For us, as the Catholic community of the United States, it is unthinkable that we will stand by while more than ten percent of our flock is ripped from our midst and deported. It is equally unthinkable that we as Church will witness the destruction of our historic national outreach to refugees at a time when the need to offer safe haven to refugees is growing throughout the world.
It is important to keep in mind that in recent days President-elect Trump has signaled a more focused immigration policy aimed at staunching the flow of new undocumented immigrants at the border and deporting those guilty of substantive crimes. And it is important to engage in dialogue with the administration and Congress to try to achieve the just application of these two principles.
But a stance of waiting has its perils. For it can lead to the ever greater normalization of mass deportations which will be harder to stop down the road. And this waiting has a horrendous price in the suffering which is already occurring within the undocumented community within our nation who are paralyzed by the fear of the unknown and the harshness of statements made during the campaign.
That is why the maintenance of the current policy on Deferred Action for Childhood Arrivals is so important as a trip-wire which will signal the administration’s long-term intent on deportation policy. The DREAMers are everything that Americans seek in those who enter into our society: eighty five percent have lived in the United States for more than ten years; ninety three percent have a high school degree, and forty percent attended college. Eighty-nine percent have a job and pay taxes.

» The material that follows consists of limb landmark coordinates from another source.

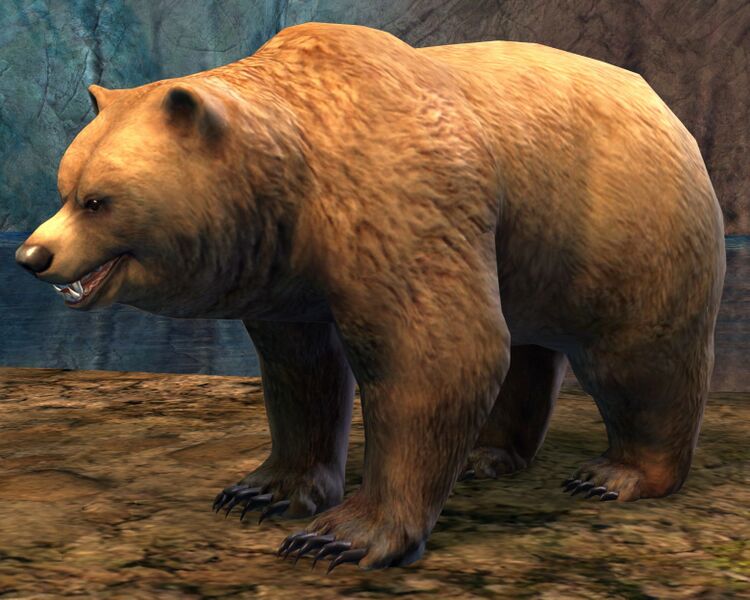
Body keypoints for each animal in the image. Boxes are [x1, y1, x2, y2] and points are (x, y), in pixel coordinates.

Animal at [16, 22, 725, 571]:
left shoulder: (400, 199)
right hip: (527, 247)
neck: (301, 183)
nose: (32, 255)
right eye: (64, 184)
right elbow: (302, 373)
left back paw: (616, 475)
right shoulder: (289, 275)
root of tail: (659, 99)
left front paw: (340, 537)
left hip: (622, 218)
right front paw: (261, 492)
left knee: (637, 354)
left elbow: (435, 354)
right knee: (526, 344)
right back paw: (487, 455)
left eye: (97, 200)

If the new administration eliminates existing protections for these model citizens who will contribute so manifestly to building an America which is truly great, it will be an unmistakable sign that the new administration is embarking upon the pathway of massive deportation, and the Catholic community must move immediately to wide-scale opposition. And we must move with the same energy, commitment and immediacy that have characterized Catholic opposition on the issues of abortion and religious liberty in recent years. The Church can never acquiesce in or cooperate with such a grave evil in our society.

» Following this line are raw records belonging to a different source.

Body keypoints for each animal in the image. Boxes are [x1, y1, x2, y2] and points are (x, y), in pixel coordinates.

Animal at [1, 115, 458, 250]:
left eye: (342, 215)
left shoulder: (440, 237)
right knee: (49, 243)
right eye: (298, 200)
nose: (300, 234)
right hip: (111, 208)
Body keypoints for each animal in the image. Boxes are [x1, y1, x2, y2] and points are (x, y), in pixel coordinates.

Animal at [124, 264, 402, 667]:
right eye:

Yesterday we entered the season of Advent. And Advent is a time of waiting. But for the Jewish people, waiting was not a passive activity. It was a time of building justice, proclaiming God’s Word and deepening unity. Let these days be for us just such a time of waiting, in order to discern more fully the intentions of our new government. But in our waiting let us always remember that we are called to be the people of the God of Abraham, Isaac and Moses, and the disciples of the Jesus who himself was refugee and immigrant. And in that waiting, let us always make clear that we stand with the undocumented and the refugee communities in this moment of suffering in a bond of accompaniment and protection which will only grow stronger as the threats grow more profound.